Peter Sweatman, an expert on the impact of commercial vehicle operations on highway systems, has been appointed director of the U-M Transportation Research Institute (UMTRI), effective Sept. 1.

Sweatman is a strong advocate for performance-based standards (PBS) as an improved method for regulating heavy vehicles. His work has been influential in developing truck size and weight evaluation tools for the Federal Highway Administration and the world's first comprehensive PBS regulatory regime for Australia.

Before joining UMTRI, Sweatman was founder and owner of Roaduser Systems in Melbourne, Australia, which specializes in research and development of the operations, productivity and safety of heavy vehicles.

Sweatman also served as chief scientist of the Australian Road Research Board from 1984-89, and he founded and developed its heavy vehicle research program from 1976-89. During the 1990s, he led a major international scientific investigation of the economic benefits of "road-friendly" and "bridge-friendly" trucks. He also served as chairman of the Australian Road Transport Suppliers Association, which works to increase the technical capabilities of the transportation industry and improve understanding between industry and regulators.

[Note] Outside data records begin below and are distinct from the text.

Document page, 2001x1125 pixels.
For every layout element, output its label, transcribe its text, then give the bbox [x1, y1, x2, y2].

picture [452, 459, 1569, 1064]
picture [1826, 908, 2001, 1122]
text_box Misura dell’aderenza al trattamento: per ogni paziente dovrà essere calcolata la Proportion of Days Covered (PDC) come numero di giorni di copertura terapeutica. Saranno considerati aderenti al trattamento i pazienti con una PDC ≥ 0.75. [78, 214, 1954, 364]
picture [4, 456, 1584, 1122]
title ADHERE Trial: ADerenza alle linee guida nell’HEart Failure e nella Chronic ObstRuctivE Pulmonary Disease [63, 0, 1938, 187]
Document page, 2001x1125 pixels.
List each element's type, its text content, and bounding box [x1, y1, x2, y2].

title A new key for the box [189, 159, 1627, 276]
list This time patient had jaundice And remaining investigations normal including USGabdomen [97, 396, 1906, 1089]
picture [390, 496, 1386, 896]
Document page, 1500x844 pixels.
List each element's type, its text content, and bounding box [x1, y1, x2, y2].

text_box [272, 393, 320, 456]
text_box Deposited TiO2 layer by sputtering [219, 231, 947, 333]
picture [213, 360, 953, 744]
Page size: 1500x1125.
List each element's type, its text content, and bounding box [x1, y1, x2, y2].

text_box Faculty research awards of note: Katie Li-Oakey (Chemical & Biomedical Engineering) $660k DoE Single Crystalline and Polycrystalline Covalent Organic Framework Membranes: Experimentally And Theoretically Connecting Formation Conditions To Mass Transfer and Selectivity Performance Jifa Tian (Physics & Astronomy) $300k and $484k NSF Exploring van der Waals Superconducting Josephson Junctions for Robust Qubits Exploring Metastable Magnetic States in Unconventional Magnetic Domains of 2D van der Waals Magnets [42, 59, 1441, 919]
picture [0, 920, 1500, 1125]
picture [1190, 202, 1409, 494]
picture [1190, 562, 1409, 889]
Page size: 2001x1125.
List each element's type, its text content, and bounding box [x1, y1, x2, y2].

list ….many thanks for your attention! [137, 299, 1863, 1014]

Sweatman first visited UMTRI nearly 30 years ago to meet with staff from the Engineering Research Division and has been associated with several UMTRI researchers ever since.

"It's fantastic to have the opportunity to work directly with great people," Sweatman says. "I have a long-term interest in vehicle dynamics, but also feel that research should focus on the driver, so I'm excited about UMTRI's forward-thinking research, like the science of driving program."

Sweatman has a bachelor's degree in mechanical engineering and a doctorate in vehicle dynamics from the University of Melbourne.

UMTRI's previous director, Barry Kantowitz, is on sabbatical writing a book. He will remain at UMTRI as a researcher.